AMENDMENT NO. 2 TO THE LINCOLN NATIONAL CORPORATION 1993 STOCK PLAN FOR NON-EMPLOYEE DIRECTORS Effective February 1, 2006

Contract Categories: Business Finance - Stock Agreements
EX-10.1 2 ex10-1.htm EXHIBIT 10.1 Exhibit 10.1
Exhibit 10.1

AMENDMENT NO. 2
TO THE
LINCOLN NATIONAL CORPORATION
1993 STOCK PLAN FOR NON-EMPLOYEE DIRECTORS
Effective February 1, 2006

This Amendment amends the Lincoln National Corporation 1993 Stock Plan for Non-Employee Directors, As Amended and Restated Effective May 8, 2003 (the “1993 Stock Plan”). The Amendment is effective as of the 1st day of February, 2006.
 
The Plan is amended as follows:
 
1. The current Section 3.1(c) is replaced in its entirety with the following new Section 3.1(c):
 
 
“(c)
Vesting of Restricted Shares. Upon vesting, except as provided in Article XI, all restrictions applicable to such Restricted Shares shall lapse.

(i)  
Vesting of Shares. Effective February 1, 2006, all previously granted Restricted Shares shall be subject to the following vesting schedule:

 
25% of Restricted Shares shall vest on the later of February 1, 2006 or the first anniversary of grant date;

 
25% of Restricted Shares shall vest on the later of February 1, 2006 or the second anniversary of grant date;

 
25% of Restricted Shares shall vest on the later of February 1, 2006 or the third anniversary of grant date; and

 
25% of Restricted Shares shall vest on the later of February 1, 2006 or the fourth anniversary of grant date.

(ii)  
Accelerated Vesting Upon Termination of Directorship. If a Non-Employee Director ceases to be a director of the Corporation and its subsidiaries by reason of Disability, Death, Retirement or Change of Control (as defined in subparagraphs (c)(iii), (iv) and (v) below), the Restricted Shares granted to Non-Employee Directors, and any Dividend Equivalent Payments on such shares accumulated for such Non-Employee Director shall immediately vest. If a Non-Employee Director ceases to be a director of the Corporation and its subsidiaries for any other reason, the Non-Employee Director shall immediately forfeit all Restricted Shares, except to the extent that such shares have vested under the scheduled provided in subparagraph (c)(i) above.
 

 
 
 

 

 
(iii)
Disability. For purposes of this Section 3.1(c), “Disability” shall mean a permanent and total disability as defined in Section 22(e)(3) of the Internal Revenue Code of 1986, as amended.

 
(iv)
Retirement. For purposes of this Section 3.1(c), “Retirement” shall mean ceasing to be a director of the Company (A) on or after age 70, or (B) on or after age 65 with the consent of a majority of the members of the Board of Directors of the Corporation other than the Non-Employee Director.

 
(v)
Change of Control. For purposes of this Section 3.1(c), “Change of Control” shall have the same meaning as in the Lincoln National Corporation Executives’ Severance Benefit Plan on the date that is six (6) months immediately preceding the “Change of Control.””

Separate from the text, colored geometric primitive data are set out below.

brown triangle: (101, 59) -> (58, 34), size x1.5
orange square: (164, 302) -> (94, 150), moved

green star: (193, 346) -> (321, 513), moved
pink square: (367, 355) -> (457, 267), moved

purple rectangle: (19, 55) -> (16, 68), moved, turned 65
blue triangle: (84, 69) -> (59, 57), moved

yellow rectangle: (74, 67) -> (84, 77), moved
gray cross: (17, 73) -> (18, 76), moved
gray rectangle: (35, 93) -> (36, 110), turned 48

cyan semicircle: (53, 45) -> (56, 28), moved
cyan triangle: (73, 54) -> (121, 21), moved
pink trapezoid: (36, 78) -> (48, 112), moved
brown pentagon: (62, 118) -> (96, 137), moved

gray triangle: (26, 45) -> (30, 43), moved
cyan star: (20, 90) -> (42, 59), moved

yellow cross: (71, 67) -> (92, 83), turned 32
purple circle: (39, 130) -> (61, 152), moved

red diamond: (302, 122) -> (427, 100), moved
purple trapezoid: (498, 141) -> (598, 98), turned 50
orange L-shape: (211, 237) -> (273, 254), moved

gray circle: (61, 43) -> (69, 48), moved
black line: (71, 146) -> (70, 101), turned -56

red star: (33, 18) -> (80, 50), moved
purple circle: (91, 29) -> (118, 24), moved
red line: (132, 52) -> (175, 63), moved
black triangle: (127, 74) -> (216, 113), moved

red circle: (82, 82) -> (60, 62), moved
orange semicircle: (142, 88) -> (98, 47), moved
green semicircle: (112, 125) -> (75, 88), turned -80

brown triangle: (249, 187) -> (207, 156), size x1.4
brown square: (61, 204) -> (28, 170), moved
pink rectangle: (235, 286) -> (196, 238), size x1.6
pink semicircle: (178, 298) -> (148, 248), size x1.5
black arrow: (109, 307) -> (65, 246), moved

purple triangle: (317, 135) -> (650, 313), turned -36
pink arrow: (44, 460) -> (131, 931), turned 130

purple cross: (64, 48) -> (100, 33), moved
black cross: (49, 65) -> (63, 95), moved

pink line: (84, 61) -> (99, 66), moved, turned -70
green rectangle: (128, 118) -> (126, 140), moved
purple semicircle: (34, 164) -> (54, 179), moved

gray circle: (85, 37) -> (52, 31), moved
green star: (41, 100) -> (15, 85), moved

2. A new Section 12.7 is added to the Plan, to read as follows:
 
“12.7 Definition of “Cause.” For purposes of this Plan, and for any Awards granted pursuant to the terms of this Plan, Cause shall mean: (i) the conviction of a felony, or other fraudulent or willful misconduct materially and demonstrably injurious to the business or reputation of the Corporation by the Non-Employee Director; or (ii) the willful and continued failure of the Director to substantially perform his or her duties for the Corporation (other than such failure resulting from incapacity due to physical or mental illness as determined by a physician proposed by the Corporation and reasonably acceptable to the Non-Employee Director), after a written demand for substantial performance is delivered to the Non-Employee Director by a majority of the Board of Directors of the Corporation which specifically identifies the manner in which the Board believes that the Non-Employee Director has not substantially performed his or her duties. No act, or omission to act, on the part of the Non-Employee Director shall be considered “willful” unless such act or omission is the result of the Non-Employee Director’s bad faith or acting without reasonable belief that his or her action or omission was in the best interests of the Corporation.”